Artwork Files Guide

Vector files

A quick explanation on vector files.

If you are not a graphic designer, the term ‘vector file’ would probably make no sense at all and; justifiably so! Follow our easy to read Artwork Files Guide and sharpen your learning.

Basically, there are two groups of electronic files that contain images and/or text. One of them is a ‘raster’ file which you would probably unwittingly be aware of. These ‘raster’ files are typically ‘jpgs’ and as you probably know, a digital photo of your favourite person or place captured by your camera transforms into a jpg file when you pull it into your electronic device or computer. The issue with ‘raster files’ ( such as jpeg discussed above as well as png, .tiff, .gif, .bmp, .exif files) is that they can only be printed with severe limitations on size. The technical reason for this limitation is that a raster file/image is made up of tiny dots called pixels where, on face value and to the naked eye it looks like a perfectly good image. However, when one zooms in on the image (much like a telescope action) you will quickly see the image becoming more and more blurry as these little ‘pixels’ (dots) become further and further apart.

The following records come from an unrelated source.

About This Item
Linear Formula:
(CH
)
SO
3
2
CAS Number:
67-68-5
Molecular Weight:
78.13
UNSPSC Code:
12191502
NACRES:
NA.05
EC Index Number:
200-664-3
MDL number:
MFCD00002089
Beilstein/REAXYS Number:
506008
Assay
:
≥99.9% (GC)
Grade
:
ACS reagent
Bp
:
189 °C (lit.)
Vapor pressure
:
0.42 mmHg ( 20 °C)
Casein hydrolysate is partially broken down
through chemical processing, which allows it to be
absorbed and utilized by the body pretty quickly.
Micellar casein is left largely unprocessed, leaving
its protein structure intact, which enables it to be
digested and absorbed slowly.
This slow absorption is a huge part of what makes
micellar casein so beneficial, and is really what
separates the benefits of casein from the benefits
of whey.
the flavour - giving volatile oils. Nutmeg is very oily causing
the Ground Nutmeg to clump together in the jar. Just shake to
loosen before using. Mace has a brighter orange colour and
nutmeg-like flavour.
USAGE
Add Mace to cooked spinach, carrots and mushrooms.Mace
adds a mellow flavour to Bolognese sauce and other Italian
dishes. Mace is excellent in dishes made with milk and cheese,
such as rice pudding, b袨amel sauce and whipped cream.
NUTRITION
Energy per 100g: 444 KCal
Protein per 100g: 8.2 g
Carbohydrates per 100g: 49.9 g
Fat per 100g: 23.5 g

This is where a ‘vector file’ comes into play. Vector images are made up of geometrically based shapes: lines, filled areas, triangles, curves, etc. Each one of these geometric shapes is subject to a combination of ‘rules’, so when you scale it (zooming in as explained above), the equation is merely recalculated at the current size. For this reason, vector images are flexible at any scale. Typically, that same image of your favourite person or place when changed into a vector file by a graphic designer can now be made as big as even a poster on a bus without that blurry effect. Printers, sign makers, engravers and rubber stamp manufacturers all need a vector file to do their job for you.

So, if you have an image which is a raster file (see paragraph two to remind you what a raster file is) and you wish to employ the services of a printer, sign maker, engraver or rubber stamp manufacturer, you will need to engage a qualified graphic designer to re-build your raster file into a vector file.
In summary, the files that are not suitable (raster files) typically are; jpg, .png, .tiff, .gif, .bmp, .exif. And, files that are suitable typically are; pdf (sometimes) eps, .ai, .cdr.

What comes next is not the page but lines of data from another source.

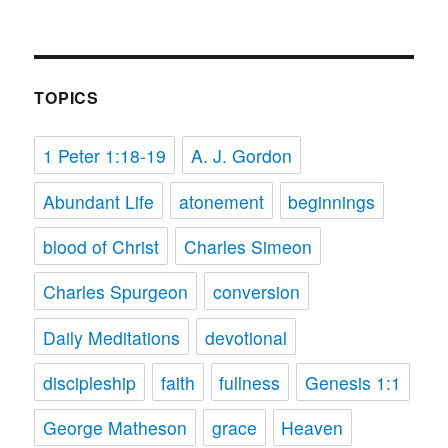
TOPICS
1 Peter 1:18-19
A. J. Gordon
Abundant Life
atonement
beginnings
blood of Christ
Charles Simeon
Charles Spurgeon
conversion
Daily Meditations
devotional
discipleship
faith
fullness
Genesis 1:1
George Matheson
grace
Heaven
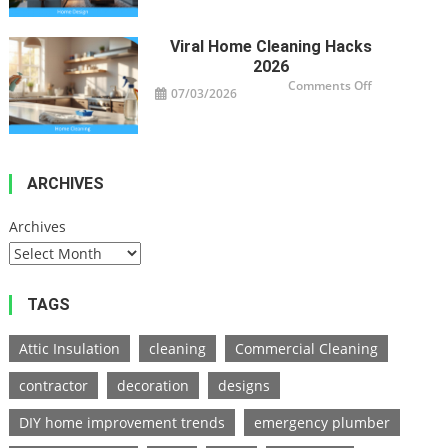
Design
Trends
2026
Viral Home Cleaning Hacks
2026
on
Comments Off
07/03/2026
Viral
Home
Cleaning
Hacks
2026
ARCHIVES
Archives
TAGS
Attic Insulation
cleaning
Commercial Cleaning
contractor
decoration
designs
DIY home improvement trends
emergency plumber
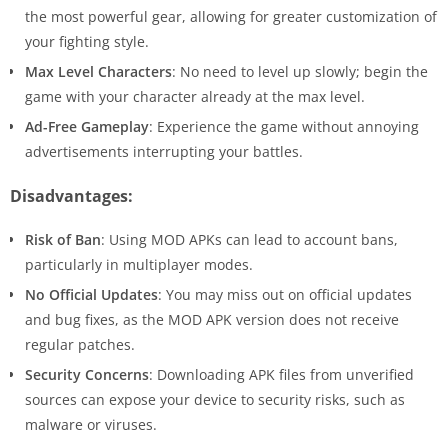
the most powerful gear, allowing for greater customization of
your fighting style.
Max Level Characters
: No need to level up slowly; begin the
game with your character already at the max level.
Ad-Free Gameplay
: Experience the game without annoying
advertisements interrupting your battles.
Disadvantages:
Risk of Ban
: Using MOD APKs can lead to account bans,
particularly in multiplayer modes.
No Official Updates
: You may miss out on official updates
and bug fixes, as the MOD APK version does not receive
regular patches.
Security Concerns
: Downloading APK files from unverified
sources can expose your device to security risks, such as
malware or viruses.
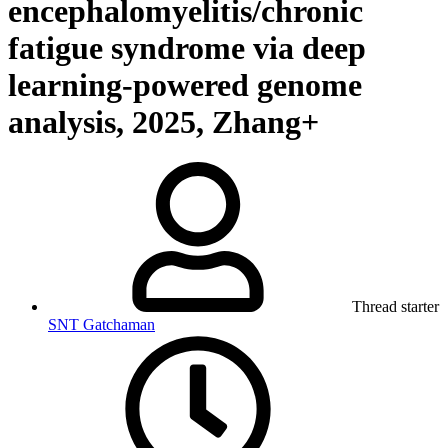
encephalomyelitis/chronic
fatigue syndrome via deep
learning-powered genome
analysis, 2025, Zhang+
Thread starter
SNT Gatchaman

Designing for Embossing/ Notary Seals.

A quick few words on embossing; In the art of embossing, the activity is done by usually using a pair of die plates, one being a ‘female’ die and the other being a ‘male’ die. The female die is the portion of the die set that pushes a design down into a piece of paper (or other substrate) with the male die being at counterpoint underneath the piece of paper. These two components slowly squeeze the piece of paper together much the same as a pair of pliers does but instead the female and male dies intermesh – one fits into the other snugly.

For this reason, design of the embossing image is of paramount importance. As we use embossing sets where the primary designs are either 50mm diameter or 25 x 50mm rectangle, artwork must not comprise of overly intricate design. Our applications are ‘single level’ embossing or ‘chisel die embossing (for deboss purposes). Embossing depicts a raised image and debossing depicts a depressed image.

As far as text is concerned ‘point’ sizes in your design, 6pt and 7pt are the smallest you can go.
Line thickness needs to be a minimum of 0.2mm, though all lines should be expanded/flattened at the correct size before sending your file.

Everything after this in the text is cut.